There is also plenty of space in the museum grounds to enjoy a picnic while visiting the sunflowers or trails you can enjoy on a short hike.
Watch Our Video of the Sunflowers
Press play below to watch this short video of the sunflower fields. Subscribe to our YouTube Channel for more Raleigh videos.
OTHER PLACES TO SEE SUNFLOWERS IN RALEIGH
Raleigh is surrounded by farms that also offer their own sunflower fields (and a few other attractions).
Check out their websites and social media platforms for updated information on peak blooming, viewing times and extra events.
Here are a few to check out:
- Pace Family Farms in Clayton, Johnston County. They also sell their own produce and have movie nights through the summer months
- Phillips Farm: I believe they happen in the Fall at Phillips Farm in Cary. Their website is not up to date for this year. Phillips Farm has a a weekly Farmer’s Market and other fun events through the year.
- Lazy Hound Farm in Zebulon. They also have sunflower hayrides, animals and a playground.
- Hill Ridge Farms in Youngsville. You can pick sunflowers here and you get a free sunflower with admission. They also have hay rides, a playground, splashpad and food trucks.
I loved reading a few of the sunflower facts in Dorothea Dix Park. Here are some of them for you:
- Phytoremediation is a process whereby the sunflowers break down and remove contaminants in the soil, water and air!

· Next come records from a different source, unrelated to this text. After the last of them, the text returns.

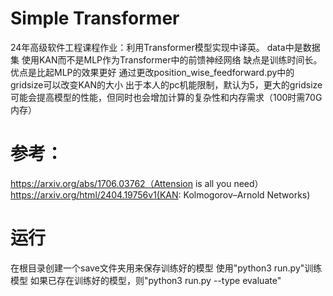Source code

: # Simple Transformer
24年高级软件工程课程作业：利用Transformer模型实现中译英。
data中是数据集
使用KAN而不是MLP作为Transformer中的前馈神经网络
缺点是训练时间长。优点是比起MLP的效果更好
通过更改position_wise_feedforward.py中的gridsize可以改变KAN的大小
出于本人的pc机能限制，默认为5，更大的gridsize可能会提高模型的性能，但同时也会增加计算的复杂性和内存需求（100时需70G内存）
# 参考：
https://arxiv.org/abs/1706.03762（Attension is all you need）
https://arxiv.org/html/2404.19756v1(KAN: Kolmogorov–Arnold Networks)
# 运行
在根目录创建一个save文件夹用来保存训练好的模型
使用"python3 run.py"训练模型
如果已存在训练好的模型，则"python3 run.py --type evaluate"

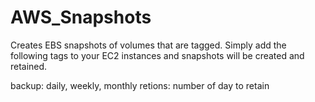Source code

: # AWS_Snapshots
Creates EBS snapshots of volumes that are tagged.  Simply add the following tags to your EC2 instances and snapshots will be created and retained.

backup:  daily, weekly, monthly
retions: number of day to retain
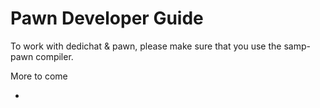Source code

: 
# Pawn Developer Guide

To work with dedichat & pawn, please make sure that you use the samp-pawn compiler.


More to come

-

- Sunflowers are heliotropes. Young flowers face east in the morning and follow the sun during the day. As they age, the mature sunflowers slow down until they eventually just face the East.
- Sunflowers can attract up to five times more pollinators because they warm up faster than westward facing plants.
- The sunflower plant is native to North America (I never knew that).
- The head of the sunflower is a combination of a thousand tiny flowers.
- A sunflower can self pollinate to reproduce. The stigma can twist around to reach its own pollen and it makes a clone of itself.
- The tallest sunflower on record was produced in Germany and grew over 30 feet tall.